My problem has always been that startup pay is often below market and when you are already making below market, shelling out $20k to exercise is prohibitive. In my case that would mean spending more money than I put on the down payment of my house or pay for a year of my kid's daycare.
With that said, if you can afford it it is a great way to lesson the tax blow in the event of an exit.
I'd be curious to know about this. Do you or someone have more information?
Every company I've been at it involves writing a check to the company unless the company is public. I don't know why a bank would take on the risk on a private company.
Just to be clear, though I'm sure it won't shock anyone, the article is very US specific and therefore it's entirely likely that parts of the advice will not carry over into other tax jurisdictions.
I only comment this as I had assumed it was a more general article than dealing with the tax specific aspects of options.
Btw, if your employer haven't used eShares Inc for cap management, they should. It's much more streamlined with the electronic stock certificates and exercised (no messy paper trials to keep!)
80% of startups fail and 20% succeed in some fashion. Which means if you normally make $50,000 and take a $5,000 paycut to work there you will lose $20,000 over the 4 year vesting period in salary.
80% of the time when the startup goes bust you make 0 on equity and still lost money due to the paycut. For a total of 8x20 or $160,000 loss.
The two times you are successful you make 2xEquity.

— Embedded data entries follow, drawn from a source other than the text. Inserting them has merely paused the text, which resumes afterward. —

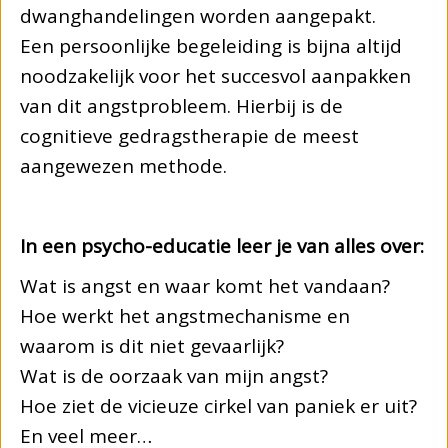
dwanghandelingen worden aangepakt.
Een persoonlijke begeleiding is bijna altijd
noodzakelijk voor het succesvol aanpakken
van dit angstprobleem. Hierbij is de
cognitieve gedragstherapie de meest
aangewezen methode.
In een psycho-educatie leer je van alles over:
Wat is angst en waar komt het vandaan?
Hoe werkt het angstmechanisme en
waarom is dit niet gevaarlijk?
Wat is de oorzaak van mijn angst?
Hoe ziet de vicieuze cirkel van paniek er uit?
En veel meer…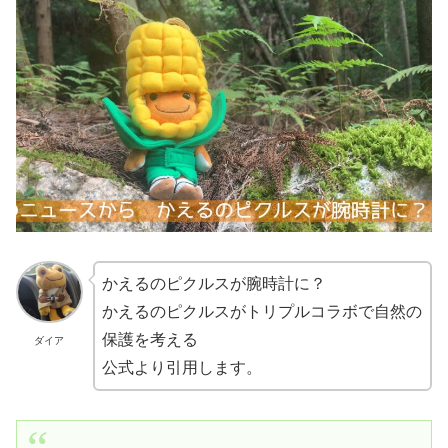
かえるのピクルスが腕時計に？
かえるのピクルスがトリプルコラボで自然の
保護を考える
ダイア
公式より引用します。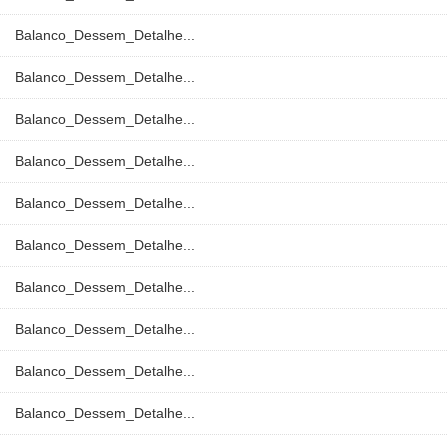
Balanco_Dessem_Detalhe...
Balanco_Dessem_Detalhe...
Balanco_Dessem_Detalhe...
Balanco_Dessem_Detalhe...
Balanco_Dessem_Detalhe...
Balanco_Dessem_Detalhe...
Balanco_Dessem_Detalhe...
Balanco_Dessem_Detalhe...
Balanco_Dessem_Detalhe...
Balanco_Dessem_Detalhe...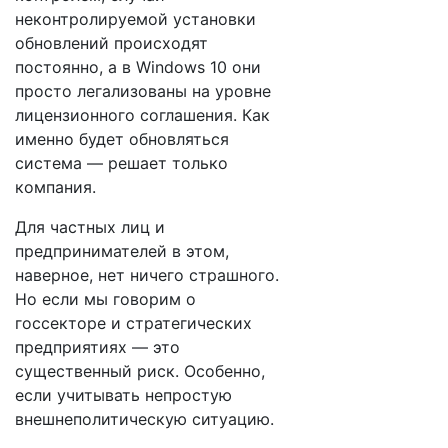
неконтролируемой установки
обновлений происходят
постоянно, а в Windows 10 они
просто легализованы на уровне
лицензионного соглашения. Как
именно будет обновляться
система — решает только
компания.
Для частных лиц и
предпринимателей в этом,
наверное, нет ничего страшного.
Но если мы говорим о
госсекторе и стратегических
предприятиях — это
существенный риск. Особенно,
если учитывать непростую
внешнеполитическую ситуацию.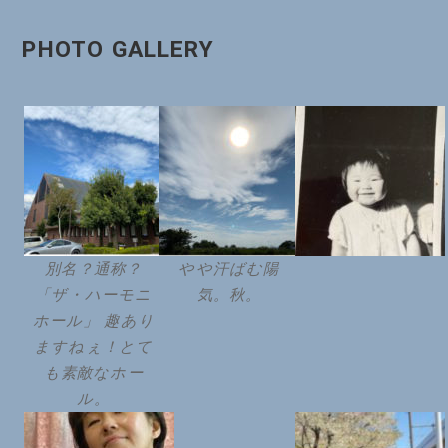
PHOTO GALLERY
別名？通称？
やや汗ばむ陽
「ザ・ハーモニ
気。秋。
ホール」 趣あり
ますねぇ！とて
も素敵なホー
ル。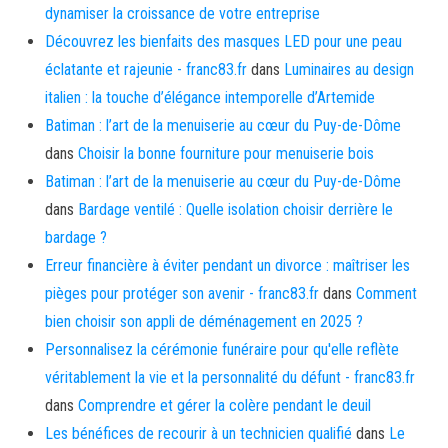
dynamiser la croissance de votre entreprise
Découvrez les bienfaits des masques LED pour une peau
éclatante et rajeunie - franc83.fr
dans
Luminaires au design
italien : la touche d’élégance intemporelle d’Artemide
Batiman : l’art de la menuiserie au cœur du Puy-de-Dôme
dans
Choisir la bonne fourniture pour menuiserie bois
Batiman : l’art de la menuiserie au cœur du Puy-de-Dôme
dans
Bardage ventilé : Quelle isolation choisir derrière le
bardage ?
Erreur financière à éviter pendant un divorce : maîtriser les
pièges pour protéger son avenir - franc83.fr
dans
Comment
bien choisir son appli de déménagement en 2025 ?
Personnalisez la cérémonie funéraire pour qu'elle reflète
véritablement la vie et la personnalité du défunt - franc83.fr
dans
Comprendre et gérer la colère pendant le deuil
Les bénéfices de recourir à un technicien qualifié
dans
Le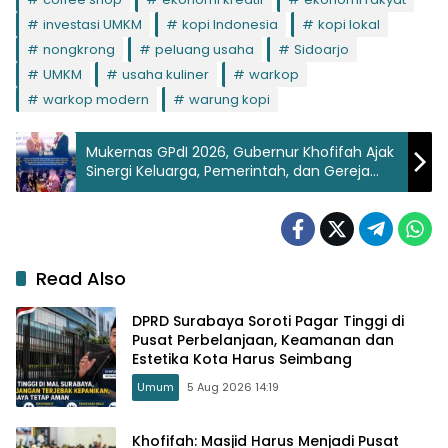
investasi UMKM
kopi Indonesia
kopi lokal
nongkrong
peluang usaha
Sidoarjo
UMKM
usaha kuliner
warkop
warkop modern
warung kopi
Mukernas GPdI 2026, Gubernur Khofifah Ajak
Sinergi Keluarga, Pemerintah, dan Gereja
Bangun Bangsa
Read Also
DPRD Surabaya Soroti Pagar Tinggi di
Pusat Perbelanjaan, Keamanan dan
Estetika Kota Harus Seimbang
Umum
5 Aug 2026 14:19
Khofifah: Masjid Harus Menjadi Pusat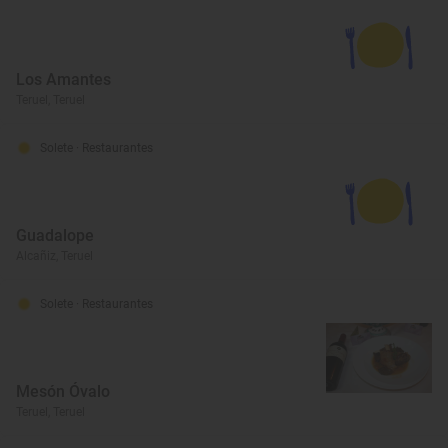
Los Amantes
Teruel, Teruel
Solete
· Restaurantes
Guadalope
Alcañiz, Teruel
Solete
· Restaurantes
Mesón Óvalo
Teruel, Teruel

This means your equity has to be at least worth $80,000 each time you succeed.... just to break even with salary.
Factoring in the risk of your equity being 0 you should be getting a LOT more equity.
It's very similar to calculating expected value in poker.
Really great article. I hope the government repeals the AMT tax as expected in the coming tax cut bill. You are right that there is little material out there for resources.